_Extracted records_:
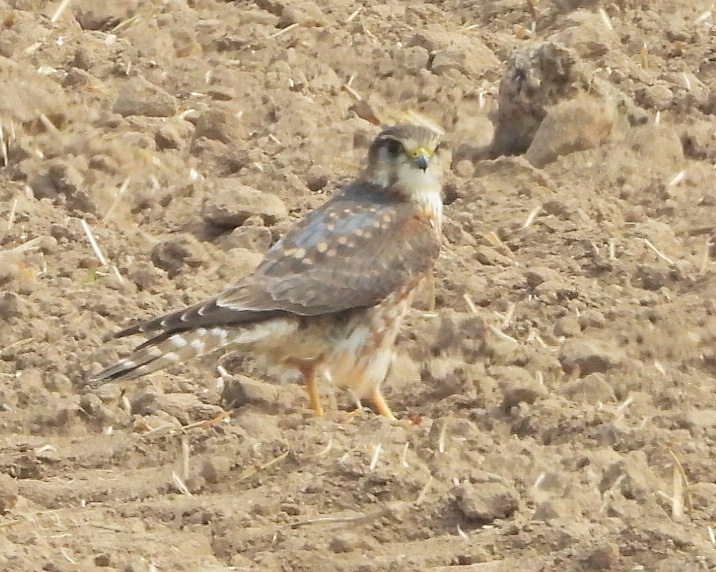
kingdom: Animalia
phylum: Chordata
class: Aves
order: Falconiformes
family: Falconidae
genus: Falco
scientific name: Falco columbarius
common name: Merlin
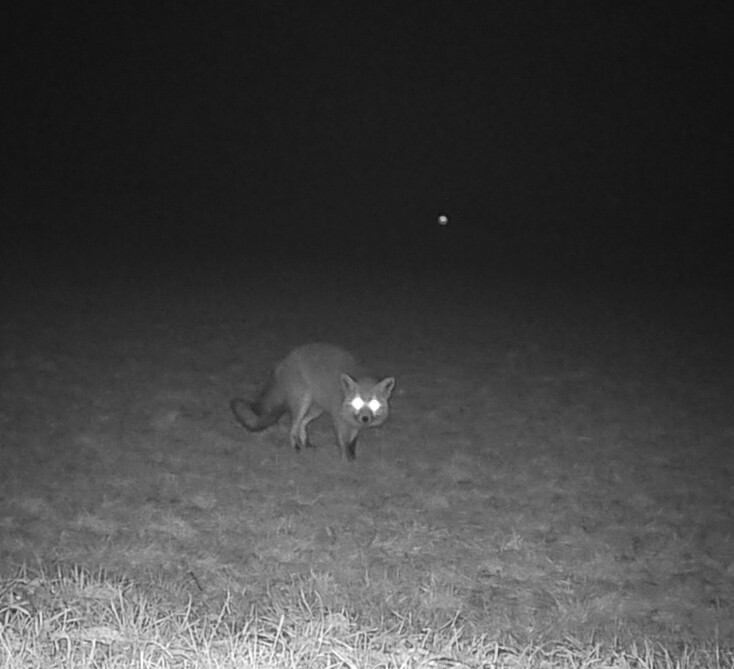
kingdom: Animalia
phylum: Chordata
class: Mammalia
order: Carnivora
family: Canidae
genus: Vulpes
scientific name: Vulpes vulpes
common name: Red fox
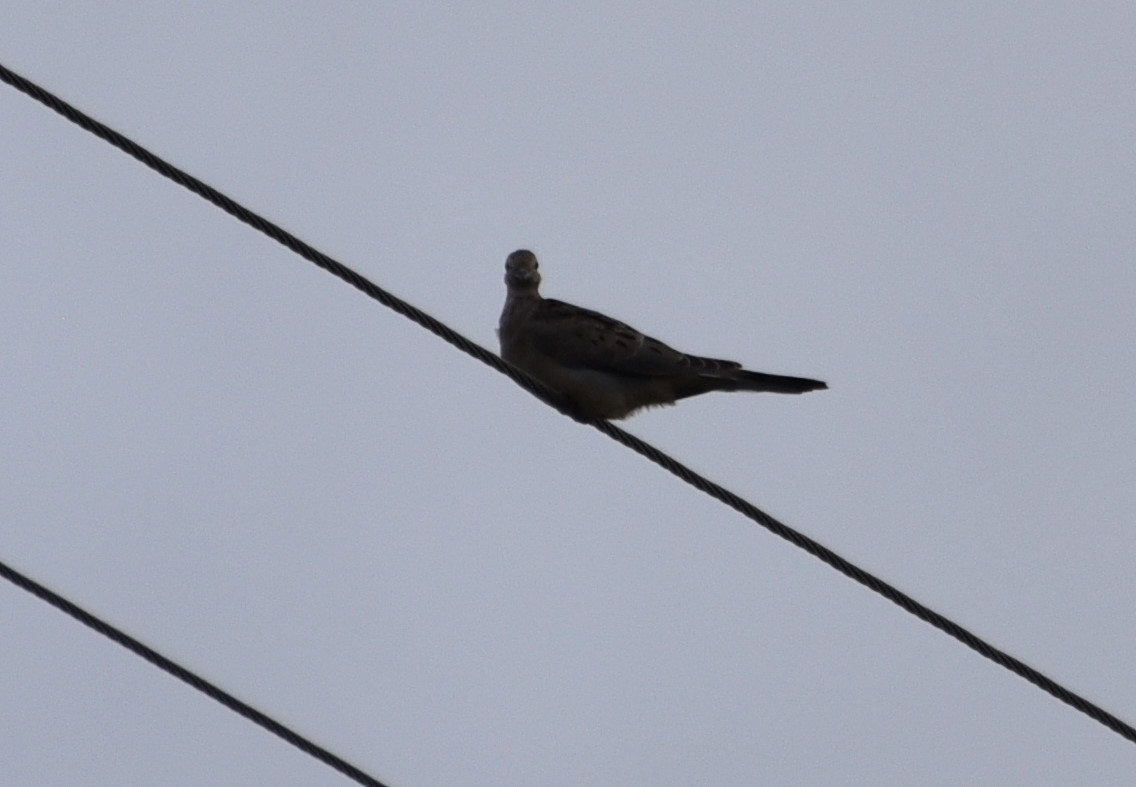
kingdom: Animalia
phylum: Chordata
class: Aves
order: Columbiformes
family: Columbidae
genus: Zenaida
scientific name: Zenaida macroura
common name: Mourning dove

_Directions for this task_:
Set out the lines above as a numbered list, running from the line that holds "genus: Falco" through the final line of the rows, both ends included, with blank lines skipped. Leave the pictures out.

_Exercise solution_:
1. genus: Falco
2. scientific name: Falco columbarius
3. common name: Merlin
4. kingdom: Animalia
5. phylum: Chordata
6. class: Mammalia
7. order: Carnivora
8. family: Canidae
9. genus: Vulpes
10. scientific name: Vulpes vulpes
11. common name: Red fox
12. kingdom: Animalia
13. phylum: Chordata
14. class: Aves
15. order: Columbiformes
16. family: Columbidae
17. genus: Zenaida
18. scientific name: Zenaida macroura
19. common name: Mourning dove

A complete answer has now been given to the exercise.